Here, both Jack and Annie are right (White Rose can be tricky like that..), but why would we want children to learn these alternate ways, when they could - as some on social media suggested - indeed 'just learn the 8-times table'? The reason is that at this stage the child is indeed meant to know their 8-times table: but this is not a test of mental arithmetic, it is an exercise in breaking down problems into manageable chunks - called, expressively, 'chunking' (and known by that name to computer engineers who use it to address complex problems). Here, both Jack and Annie demonstrate ways to break down the numbers involved into smaller chunks - 'multiply by 4 then double' - and with these small numbers we can all check the answers and see that Jack and Annie are indeed right. (Oh God I have heard and read so much White Rose Maths that I am now starting to add 'Jack and Annie' into everything I write, and will soon start to invite you to 'pause the video and have a little think'). But back to the question posed - increasingly angrily - on social media - why not 'just learn the 8-times table?'. Well, let's try it with the 144-times table, shall we - surely we all 'just learnt' that? As the numbers get bigger so we have to go beyond the simple basics that we learnt by heart and start to break the problem down, into chunks that we, each in our own individual ways - or the computers we may be programming - find easier and more efficient to implement. (Notoriously, computers are great at their 2-times table and absolute rubbish at much else, so a good computer engineer will chunk anything down into 2-times table problems if they can - and can usually do the not-as-interesting-as-they-think programmer's party trick of reciting their 2-times table up to 65,536..).

But back to the claw hammer.
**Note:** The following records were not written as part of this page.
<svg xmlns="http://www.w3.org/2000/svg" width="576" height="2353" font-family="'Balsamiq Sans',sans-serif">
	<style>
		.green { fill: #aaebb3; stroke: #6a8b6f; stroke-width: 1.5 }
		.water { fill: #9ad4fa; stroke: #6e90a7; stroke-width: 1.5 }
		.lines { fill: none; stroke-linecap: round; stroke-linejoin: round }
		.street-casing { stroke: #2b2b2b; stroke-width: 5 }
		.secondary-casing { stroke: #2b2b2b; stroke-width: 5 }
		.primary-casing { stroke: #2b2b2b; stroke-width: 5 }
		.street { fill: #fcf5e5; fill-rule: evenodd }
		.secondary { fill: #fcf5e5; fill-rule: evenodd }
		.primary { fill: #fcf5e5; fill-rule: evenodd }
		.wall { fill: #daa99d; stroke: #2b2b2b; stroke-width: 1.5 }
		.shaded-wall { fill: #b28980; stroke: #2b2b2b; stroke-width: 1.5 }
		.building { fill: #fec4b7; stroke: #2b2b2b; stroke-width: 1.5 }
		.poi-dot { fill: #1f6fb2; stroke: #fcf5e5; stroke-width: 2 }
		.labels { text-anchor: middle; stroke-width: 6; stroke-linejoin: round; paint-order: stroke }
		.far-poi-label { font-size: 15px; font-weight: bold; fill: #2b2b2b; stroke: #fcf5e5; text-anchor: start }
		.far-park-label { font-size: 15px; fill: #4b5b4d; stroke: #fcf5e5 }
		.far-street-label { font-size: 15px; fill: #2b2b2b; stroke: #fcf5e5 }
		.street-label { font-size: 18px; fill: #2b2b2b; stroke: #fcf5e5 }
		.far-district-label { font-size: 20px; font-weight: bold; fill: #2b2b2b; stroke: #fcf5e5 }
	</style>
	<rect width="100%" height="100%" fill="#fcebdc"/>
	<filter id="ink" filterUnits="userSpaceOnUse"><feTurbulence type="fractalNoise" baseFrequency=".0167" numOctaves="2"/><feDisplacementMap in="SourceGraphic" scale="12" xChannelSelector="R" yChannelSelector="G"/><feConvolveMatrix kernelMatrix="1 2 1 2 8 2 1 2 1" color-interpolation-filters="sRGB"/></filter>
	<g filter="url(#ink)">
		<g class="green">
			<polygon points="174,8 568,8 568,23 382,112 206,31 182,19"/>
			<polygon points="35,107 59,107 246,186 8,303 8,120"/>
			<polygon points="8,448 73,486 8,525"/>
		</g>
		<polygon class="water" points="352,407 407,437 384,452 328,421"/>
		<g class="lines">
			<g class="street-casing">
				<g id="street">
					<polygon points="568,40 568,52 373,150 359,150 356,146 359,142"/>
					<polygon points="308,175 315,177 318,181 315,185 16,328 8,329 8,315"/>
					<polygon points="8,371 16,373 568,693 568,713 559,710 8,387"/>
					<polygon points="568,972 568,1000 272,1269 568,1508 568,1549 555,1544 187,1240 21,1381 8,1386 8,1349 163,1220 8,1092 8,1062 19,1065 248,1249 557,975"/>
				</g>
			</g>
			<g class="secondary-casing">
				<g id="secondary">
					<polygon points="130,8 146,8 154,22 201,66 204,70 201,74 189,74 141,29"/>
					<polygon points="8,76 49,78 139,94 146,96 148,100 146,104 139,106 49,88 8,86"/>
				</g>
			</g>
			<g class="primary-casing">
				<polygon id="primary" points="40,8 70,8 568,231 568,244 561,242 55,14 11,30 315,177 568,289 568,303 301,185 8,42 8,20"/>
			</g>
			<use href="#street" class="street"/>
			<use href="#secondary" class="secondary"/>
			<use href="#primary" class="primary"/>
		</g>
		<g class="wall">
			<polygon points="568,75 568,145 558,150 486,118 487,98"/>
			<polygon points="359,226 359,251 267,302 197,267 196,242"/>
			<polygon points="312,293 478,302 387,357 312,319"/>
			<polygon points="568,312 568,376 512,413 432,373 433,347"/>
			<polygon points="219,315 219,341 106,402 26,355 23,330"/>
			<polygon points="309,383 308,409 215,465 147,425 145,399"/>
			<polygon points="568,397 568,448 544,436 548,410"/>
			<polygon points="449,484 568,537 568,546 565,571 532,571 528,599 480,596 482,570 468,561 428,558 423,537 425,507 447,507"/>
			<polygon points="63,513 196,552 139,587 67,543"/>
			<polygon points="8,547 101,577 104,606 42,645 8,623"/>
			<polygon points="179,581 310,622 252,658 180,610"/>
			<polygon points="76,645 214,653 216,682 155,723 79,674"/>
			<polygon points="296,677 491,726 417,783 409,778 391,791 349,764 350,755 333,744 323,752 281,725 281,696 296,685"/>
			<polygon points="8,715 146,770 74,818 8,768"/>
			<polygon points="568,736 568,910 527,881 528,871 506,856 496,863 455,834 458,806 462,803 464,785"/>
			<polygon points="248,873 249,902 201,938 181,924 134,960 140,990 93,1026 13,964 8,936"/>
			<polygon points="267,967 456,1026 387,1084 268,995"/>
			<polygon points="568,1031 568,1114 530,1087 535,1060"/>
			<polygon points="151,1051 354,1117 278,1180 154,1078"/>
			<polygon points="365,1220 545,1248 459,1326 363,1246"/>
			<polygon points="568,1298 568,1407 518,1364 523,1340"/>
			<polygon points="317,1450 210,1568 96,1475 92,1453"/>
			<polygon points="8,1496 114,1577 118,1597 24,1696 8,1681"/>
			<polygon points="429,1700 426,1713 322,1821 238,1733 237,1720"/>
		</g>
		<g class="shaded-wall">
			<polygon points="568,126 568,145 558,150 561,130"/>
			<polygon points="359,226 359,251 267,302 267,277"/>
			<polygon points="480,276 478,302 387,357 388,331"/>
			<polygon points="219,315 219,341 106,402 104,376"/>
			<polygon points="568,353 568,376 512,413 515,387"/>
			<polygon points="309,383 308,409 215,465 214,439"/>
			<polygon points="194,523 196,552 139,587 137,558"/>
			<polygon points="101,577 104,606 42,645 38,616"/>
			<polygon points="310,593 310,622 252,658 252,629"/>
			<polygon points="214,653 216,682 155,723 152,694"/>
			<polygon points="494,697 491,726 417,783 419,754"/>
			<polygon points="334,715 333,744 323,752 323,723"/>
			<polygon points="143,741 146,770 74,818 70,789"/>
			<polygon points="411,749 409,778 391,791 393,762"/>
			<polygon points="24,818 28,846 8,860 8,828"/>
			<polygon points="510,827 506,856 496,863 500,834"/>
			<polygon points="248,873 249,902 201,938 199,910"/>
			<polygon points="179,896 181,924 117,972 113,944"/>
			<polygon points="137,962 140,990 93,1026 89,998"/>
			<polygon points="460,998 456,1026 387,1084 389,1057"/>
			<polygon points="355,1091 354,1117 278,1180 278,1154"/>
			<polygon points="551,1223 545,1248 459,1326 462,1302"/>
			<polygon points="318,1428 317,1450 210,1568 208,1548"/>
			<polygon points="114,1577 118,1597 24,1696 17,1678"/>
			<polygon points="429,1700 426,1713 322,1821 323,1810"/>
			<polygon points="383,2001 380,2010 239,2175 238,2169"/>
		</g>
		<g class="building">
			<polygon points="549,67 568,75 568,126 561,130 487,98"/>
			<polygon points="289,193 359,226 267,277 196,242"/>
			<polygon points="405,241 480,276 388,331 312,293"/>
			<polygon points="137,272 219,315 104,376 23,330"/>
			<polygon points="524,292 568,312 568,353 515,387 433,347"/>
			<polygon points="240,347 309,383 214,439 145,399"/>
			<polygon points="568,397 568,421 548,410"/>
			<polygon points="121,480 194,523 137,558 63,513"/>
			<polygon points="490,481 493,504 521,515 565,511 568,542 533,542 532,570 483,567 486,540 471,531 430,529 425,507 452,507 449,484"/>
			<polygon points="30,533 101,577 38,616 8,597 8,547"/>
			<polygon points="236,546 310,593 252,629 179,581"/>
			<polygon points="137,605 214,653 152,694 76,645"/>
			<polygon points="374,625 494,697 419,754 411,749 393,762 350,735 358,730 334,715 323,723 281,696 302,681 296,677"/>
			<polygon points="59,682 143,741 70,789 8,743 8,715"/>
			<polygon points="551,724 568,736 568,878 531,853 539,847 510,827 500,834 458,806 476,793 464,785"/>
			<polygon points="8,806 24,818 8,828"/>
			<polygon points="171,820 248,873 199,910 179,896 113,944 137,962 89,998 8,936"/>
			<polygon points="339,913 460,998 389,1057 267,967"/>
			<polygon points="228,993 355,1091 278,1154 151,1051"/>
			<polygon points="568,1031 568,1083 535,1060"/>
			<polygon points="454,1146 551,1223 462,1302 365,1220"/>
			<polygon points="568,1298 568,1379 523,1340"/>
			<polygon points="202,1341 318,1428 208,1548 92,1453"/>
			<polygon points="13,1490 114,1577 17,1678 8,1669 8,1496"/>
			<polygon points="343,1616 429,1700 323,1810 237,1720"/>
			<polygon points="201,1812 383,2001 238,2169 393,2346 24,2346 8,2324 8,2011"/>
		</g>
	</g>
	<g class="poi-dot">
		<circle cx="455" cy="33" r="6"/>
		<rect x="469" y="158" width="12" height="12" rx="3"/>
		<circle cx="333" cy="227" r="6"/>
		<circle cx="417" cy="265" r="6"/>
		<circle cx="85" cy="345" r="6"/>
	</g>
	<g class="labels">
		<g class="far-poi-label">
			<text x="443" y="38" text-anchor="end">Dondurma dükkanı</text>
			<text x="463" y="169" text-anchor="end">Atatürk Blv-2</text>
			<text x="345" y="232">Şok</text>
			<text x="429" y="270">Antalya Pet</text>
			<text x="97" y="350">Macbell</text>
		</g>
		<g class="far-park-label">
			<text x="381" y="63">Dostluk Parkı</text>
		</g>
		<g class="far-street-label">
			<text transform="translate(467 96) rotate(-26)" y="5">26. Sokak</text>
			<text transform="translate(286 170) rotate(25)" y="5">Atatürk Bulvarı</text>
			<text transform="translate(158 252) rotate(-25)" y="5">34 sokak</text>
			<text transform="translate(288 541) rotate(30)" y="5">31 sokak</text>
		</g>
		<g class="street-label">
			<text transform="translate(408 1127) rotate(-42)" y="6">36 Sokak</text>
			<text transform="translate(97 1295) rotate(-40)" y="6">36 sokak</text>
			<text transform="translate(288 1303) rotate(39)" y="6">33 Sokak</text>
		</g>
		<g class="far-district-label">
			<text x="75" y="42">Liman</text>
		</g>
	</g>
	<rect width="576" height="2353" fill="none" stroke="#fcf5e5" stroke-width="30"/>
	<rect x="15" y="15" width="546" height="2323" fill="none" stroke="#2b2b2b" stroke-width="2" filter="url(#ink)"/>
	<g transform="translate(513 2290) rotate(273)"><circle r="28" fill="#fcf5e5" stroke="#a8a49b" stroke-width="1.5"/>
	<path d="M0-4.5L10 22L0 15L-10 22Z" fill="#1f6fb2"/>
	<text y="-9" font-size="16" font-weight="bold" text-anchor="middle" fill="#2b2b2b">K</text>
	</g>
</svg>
Division is a strange operation, because it is defined only by reference to the different operation of multiplication: "division is the inverse of multiplication" - it does not exist on its own. Division poses the question: "by what number did you multiply to get this result?" - so 8 divided by 4 is asking the question: "by what number did you multiply 4 to get 8?" (don't argue with me about this, them's the rules, and I don't make the rules, maths is a hard master and if you argue with it you lose). So division is the claw of a hammer, to undo what you did by banging in the nail of multliplication. Yet division has real-world interpretations that do not depend on having multiplied: it can model real-world operations, the classic examples being 'grouping' and 'sharing' - which give the 'same' answers but to different questions. In grouping, 8 divided by 4 is asking: "how many groups of 4 can you make, from 8?": whereas in sharing, 8 divided by 4 is asking: "if you share 8 things equally between 4 groups, how many does each group contain?" - so in grouping 4 is the number of groups but in sharing 4 is the number in each group - and neither is the inverse of multiplication, because nobody asked: "by what number did you have to multiply 4 to get 8?". If it's hard to follow this when expressed in abstract numbers, make the numbers meaningful - chidren, for example: then you can imagine 8 children forming groups of 4, or forming 4 groups - and nobody asked how you ended up with 8 children.

So White Rose Maths is not just teaching maths: it is inviting children to think about the problems to which that maths might be applied, and about different and varied ways of applying the same maths tools to real-world problems. It is inviting children to think about what questions to ask, and how to ask them of maths, in mathematical form, and how to solve them by breaking them down into manageable chunks: it is asking them to think about maths - and that is harder than doing it, and more inspiring.

Now, pause the blog, and have a little think.